The fact that the universe will implode and start again does not mean you're going to exist again. It just doesn't follow.
I agree with him. There's no assurance that another "BB" will result in the exact element configuration that produced Homo sapien sapien or any of our genetic ancestors. There's no assurance that anything we 'know' will ever exist again, given the death of this universe and the start of another. Even an implosion, given the expanding universe, is suspect.
On the other hand, given evolution, our world--and, perhaps, the entire cosmos--is undergoing constant change. So, what will our descendant be? Will they be closer to Nietzsche's ubermensch--the Philosopher? Or are we the Neaderthal preceding the ubermensch?
No matter what, life 'as we know it' is doomed, not only because of evolution; we're also contributing to our doom by our use and misuse of resources as well as our technology.
when you're dealing with values like 'infinity', the probability of something happening can be deemed negligible - this is not always the case, but sometimes it is just the nature of infinity.
If our universe has been (and will be) destroying/re-creating itself an infinite
number of times, then it would seem to make sense that our universe will re-occur eventually. One simple reason supporting this is that initial conditions lead to our exact universe before, they certainly could lead to our exact universe again.

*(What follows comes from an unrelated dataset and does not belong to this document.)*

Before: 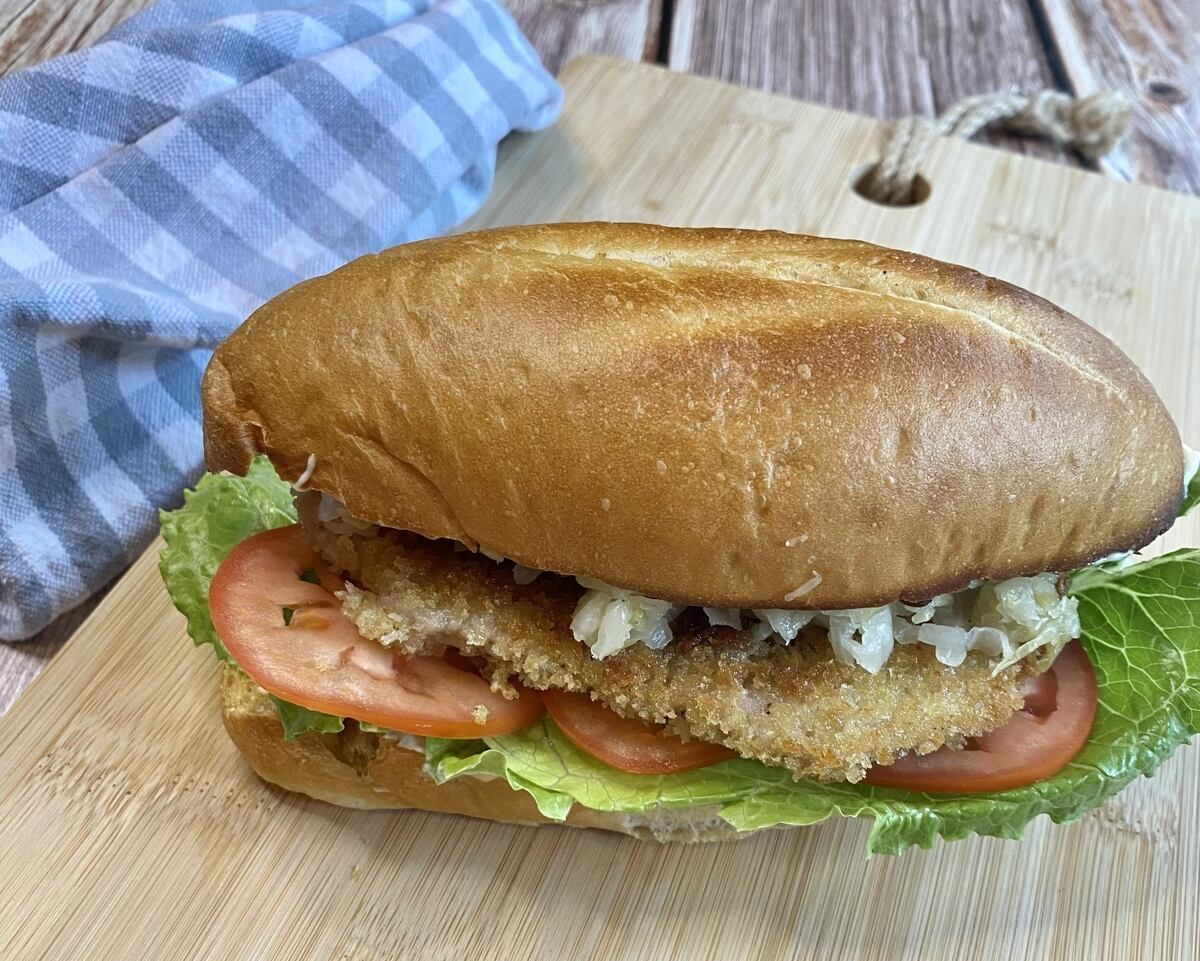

But ignoring the hard science, lets just take a look at the concepts (far less time consuming and less confusing than looking at the hard science).
What are the odds of 'us' existing right now? Think of old sayings that go something like "My life isn't so bad - I could have been born a goat". The odds are fairly low that we should even exist. But, we can 'explain away' this feeling of specialness -- it depends on what preceded our universe's creation.
If something came from nothing, then the only mathematical way anything could have been 'created' is if there was an equal and opposing force to the creation. A "primordial chaos containing all possibilities" satisfies all the unanswered questions surrounding this paradox - because within a set of 'all possibilities', everything is perfectly balanced: There is a universe where you brushed your teeth this morning, there is a universe where you didn't brush your teeth this morning; there is a universe where the earth was created, there is a universe where the earth wasn't created; etc, etc.
Nothingness is perfectly whole, an absolute value.
'Existence' was in a way able to bypass 'nothingness' through a sort of loophole: as long as 'existence' was counter-weighted by all other possible 'existences', then 'existence' wouldn't violate the wholeness of 'nothingness'.
We could also view 'somethingness' as being tangled up 'nothingness'
Am I making sense yet or do I need to give more examples and go further into detail?